Wednesday, March 7, 2012

Free to be.

I have loved all of my babies.  I'm sure of it.  

But this time is different, and the difference is ME.  

My first baby, I tried too hard to do everything "right," by the books, as if there is such a thing.  I was worried, awkward, and unsure about my own identity as a mother, HOW to mother, if I even loved BEING a mother.  Don't get me wrong, I loved, loved, LOVED my baby, but it took awhile to bid my carefree, selfish life, goodbye.  Until I did, I couldn't fully embrace the mother in me.

The next three babies came so fast (this was a choice).  All less than two years apart.  Lots of babies, lots of basic needs, lots of survival mode, but not without lots of love that I tried so desperately to shower on them, amidst the chaos.  This time of my life was all about learning to establish boundaries.  I was not good at boundaries.  I wanted to be a fun mom, so I thought I had to be lax about a lot of things.  BIG MISTAKE.  (I will be forever grateful for a true friend who had the courage to tell me, lovingly, that my "boundaries" were nonexistent.) 

I've since changed my tune.  I can still be FUN, but I've learned to be FIRM.  Furniture is NOT a trampoline or a jungle-gym.  Your pee MUST stay IN the toilet or YOU clean it, there are times/places where being wild is okay, and times/places where it's not, etc.  Of course, my children are angels who hang on my every whim and delight to honor me.  Hah, tell me another one!  We try our best like everyone else.  We screw up like the best of them.  But, we're "becoming" and that takes time.


With Sam, I feel like so many of my mothering-wrinkles are smoothed out.  I'm not wrinkle-free by any stretch, but I've found my groove and I'm okay with myself.

I'm free to enjoy being a mom.

I'm free to be head over heels excited about Sam's two little bottom teeth coming in.

I'm free to be thrilled that he's rolling over.
  
(And I can laugh when he gets so mad that he can't roll back, and his little arms are flailing out on both sides while his face is planted in the rug.  But don't worry, the face plant is relatively short-lived.  I'm always there to help the fella roll back over.  And there's usually a nice little booger waiting for me in one of his nostrils).

I'm free to just be me.

3 comments:

Honey said...

What a precious picture.
Isn't motherhood an interesting journey? I still feel like I'm figuring things out. :) Thankfully though, I think having children close together we can't mess them all up too badly as we continue figuring things out with the youngers. Maybe? :)

Janie said...

These posts speak to y heart. It is how I fell about our sweet little Owen. I can't believe how much I enjoy being a mother with him.

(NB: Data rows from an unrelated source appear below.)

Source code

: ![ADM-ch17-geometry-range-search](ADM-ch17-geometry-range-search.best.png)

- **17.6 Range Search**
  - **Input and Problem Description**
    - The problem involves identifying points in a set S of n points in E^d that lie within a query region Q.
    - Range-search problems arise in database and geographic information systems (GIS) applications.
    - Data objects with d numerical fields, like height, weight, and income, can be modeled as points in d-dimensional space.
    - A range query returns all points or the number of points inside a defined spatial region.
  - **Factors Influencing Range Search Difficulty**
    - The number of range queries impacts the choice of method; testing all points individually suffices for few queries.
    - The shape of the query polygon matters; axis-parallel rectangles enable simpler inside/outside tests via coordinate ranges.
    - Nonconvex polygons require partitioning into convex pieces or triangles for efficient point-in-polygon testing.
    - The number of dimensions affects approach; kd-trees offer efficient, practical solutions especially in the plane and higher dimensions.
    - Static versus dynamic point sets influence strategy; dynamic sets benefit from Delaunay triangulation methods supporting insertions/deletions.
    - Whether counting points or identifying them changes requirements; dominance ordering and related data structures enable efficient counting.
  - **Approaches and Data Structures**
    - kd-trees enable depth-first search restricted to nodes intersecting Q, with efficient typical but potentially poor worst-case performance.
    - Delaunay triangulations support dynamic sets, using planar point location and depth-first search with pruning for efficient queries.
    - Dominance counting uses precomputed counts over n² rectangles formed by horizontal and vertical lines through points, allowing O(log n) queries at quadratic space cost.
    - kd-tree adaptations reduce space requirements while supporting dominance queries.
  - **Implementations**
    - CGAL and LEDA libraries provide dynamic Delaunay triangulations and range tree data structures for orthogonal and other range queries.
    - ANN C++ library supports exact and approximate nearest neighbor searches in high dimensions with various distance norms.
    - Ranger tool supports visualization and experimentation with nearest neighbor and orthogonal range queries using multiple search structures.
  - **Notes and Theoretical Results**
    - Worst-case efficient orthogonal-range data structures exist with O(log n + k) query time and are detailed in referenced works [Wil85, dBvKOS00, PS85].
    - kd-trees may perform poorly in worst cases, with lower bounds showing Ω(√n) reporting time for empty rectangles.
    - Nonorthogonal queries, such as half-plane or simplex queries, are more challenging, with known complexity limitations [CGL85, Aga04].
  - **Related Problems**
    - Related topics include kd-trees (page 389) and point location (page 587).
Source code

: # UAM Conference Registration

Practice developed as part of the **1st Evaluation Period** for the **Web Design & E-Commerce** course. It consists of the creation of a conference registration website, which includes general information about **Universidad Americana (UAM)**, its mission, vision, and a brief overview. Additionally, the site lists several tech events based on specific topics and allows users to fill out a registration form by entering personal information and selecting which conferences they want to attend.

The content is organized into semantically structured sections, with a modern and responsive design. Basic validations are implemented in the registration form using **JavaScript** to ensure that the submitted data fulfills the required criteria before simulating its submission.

Great picture!You look so content and your love shows.

Still miss ya, even after all these years!

Lanette said...

Honey, we never lose hope, do we:)? Just keep swimming, just keep swimming...

Janie, I SO miss the closeness of all of us back in Ferns:). I was molded in so many ways back there, learning from all of you. Holy cow, if I keep thinking about it, I'm gonna cry:).